大学を決める際に、英語が好きだったこともあり外国語大学に行きたいと考えていました。そして専攻語を決める際に、せっかく大学で学ぶなら、アジア圏の言語で日本語とは全く違った言語を学びたいと思ったこと、さらに将来仕事で使える言語が良いと考え、タイには日本企業が多く進出していることから、タイ語を専攻語として選択しました。また、大学時代には、タイのチェンマイに交換留学にも行きました。
せっかく大学で4年間タイ語を専攻したので、それを活かしたいと民間企業への就職も考えましたが、より大きな視野を持って仕事がしたいと思い調べたところ、外務省専門職に出会いました。外務省専門職試験の外国語試験をタイ語で受けていたこと、面接カードの第1志望言語をタイ語にしていたこともあってかタイ語研修で採用されました。

Q. これまでのキャリアパスについて教えてください。

入省1年目は、現在の部署と同じ南東アジア第一課に配属され、課内の業務の調整等を行う総務班で勤務しました。その後、タイのバンコクで2年間の在外研修を行い、タイ語の一層の研鑽とタイの政治、経済、歴史、文化等の諸事情を学ぶことに専念しました。在外研修後は、在タイ日本国大使館に配属され、その後在ブルネイ日本国大使館で勤務しました。約5年間の大使館勤務を終え、本省では即位の礼準備事務局、G20サミット・外相会合室、経済局資源安全保障室エネルギー班を経験し、2022年から南東アジア第一課でタイ班長として勤務しています。

Q. 入省1年目の研修で印象に残っていることはありますか。

初歩的なことになりますが、電話対応で外務省外の人と話す際に、省内の人を「〇〇さん」と敬称で呼んでしまい、先輩から「そういう時は「さん」付けはしないよ」と指摘をされた際などに、「自分は社会人になったのだ」と実感していました。また、1年目は課内の取りまとめをする業務を担いますが、期限内に決裁がとれるようスケジュールを逆算し、各担当の方が作業しやすいよう説明を工夫しながら依頼するようにしていました。ただ、その取りまとめる量がものすごく多いため、一つひとつ締め切りに間に合わせつつ捌くというのが苦労したこととして印象に残っています。大変ではありましたが、2年目からは在外研修が待っているので頑張れました。

Q. 在外研修中はどのように過ごされていましたか。

在外研修はバンコクに行き、現地の大学に在籍しつつもタイ人の先生とのマンツーマンレッスンを中心にタイ語を学びました。また、ホームステイをしていたため、帰宅後もホストファミリーと話したり、タイ人の生活や文化をより深く知れたりするなど、この在外研修を通しての新たな発見もあり、タイ語専門職員としての基盤ともなる貴重な経験となりました。実は、在外研修中に出家したことがあります。というのもタイは仏教国であり、タイをより知るためにはお坊さんになる必要があると考えたためです。約2週間出家し、髪や眉を剃り、袈裟を着て、お布施を求めて家々を回るなど貴重な経験をしました。これはホストファミリーのつながりでお寺を紹介してもらうことで実現したため、その点でもホームステイをしてよかったと思います。タイ人に出家の話をするととても盛り上がるため、自己紹介でもこの話をしています。
研修中はタイ語の検定試験も受けるようにしていましたが、実務で使える語学力が重要であると考えていたので、研修後にすぐ通訳ができるようになることを目指して勉強をしていました。在外研修中でも、何かイベントがあると応援という形で大使館業務に携わることもあるので、そのような業務を通じて大使館勤務のイメージを作っていました。

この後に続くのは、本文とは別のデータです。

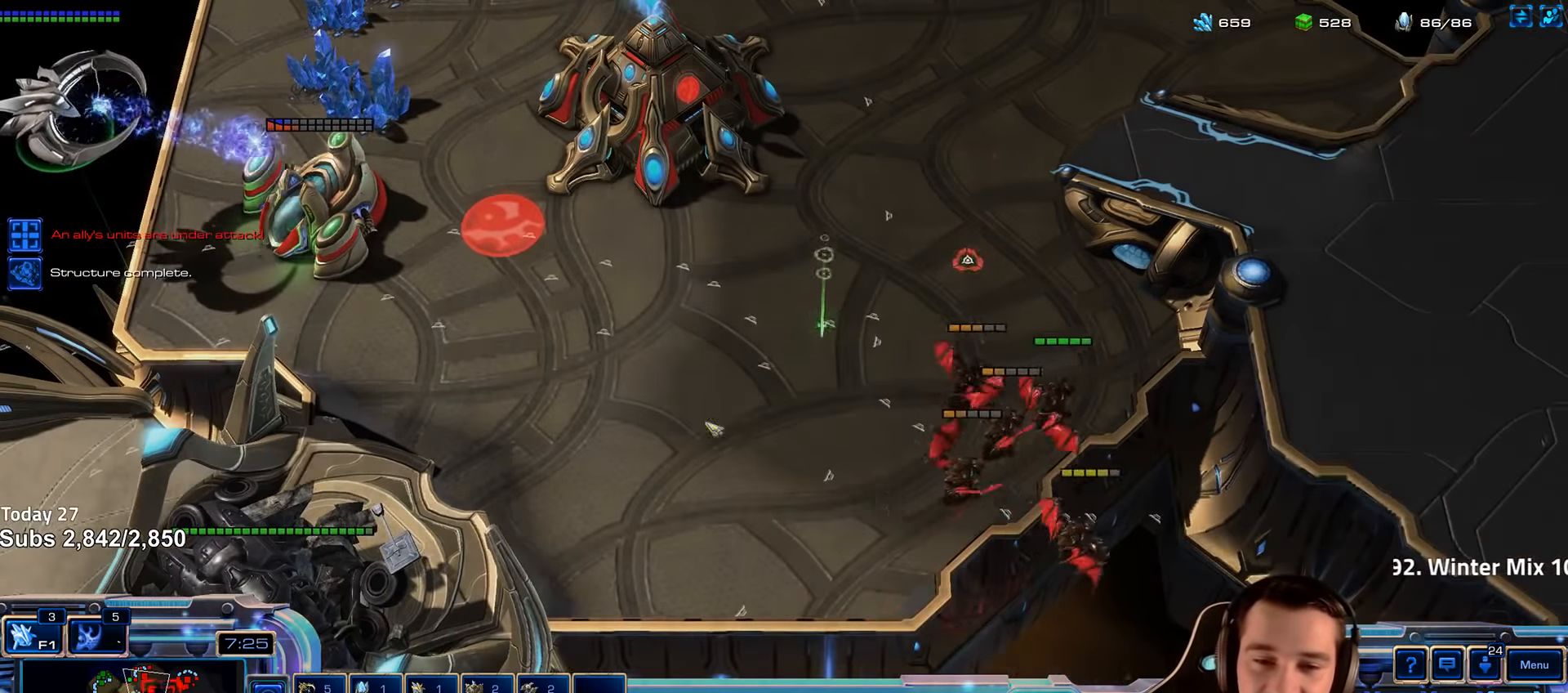
{"keys": ["ctrl"], "events": [[200, "1", "down"], [333, "1", "up"]]}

Q. 在外研修が終わり、大使館での初めての業務はどのようなものでしたか。

初めての業務はよく覚えています。タイでは2014年5月にクーデターが発生しましたが、それがちょうど私の大使館勤務が始まるタイミングでした。そういった状況を受け、大使館ではとにかくタイ語での情報収集を行うように指示が出ました。そのため、タイのクーデター実行者の発表などの情報を収集し、大使館内の幹部に報告することが最初の仕事でした。2年間での在外研修の成果が生きた経験でもあったので、在外研修を頑張ってよかったですし、大使館での実務を通じてさらに語学力を向上させていくことができたと感じています。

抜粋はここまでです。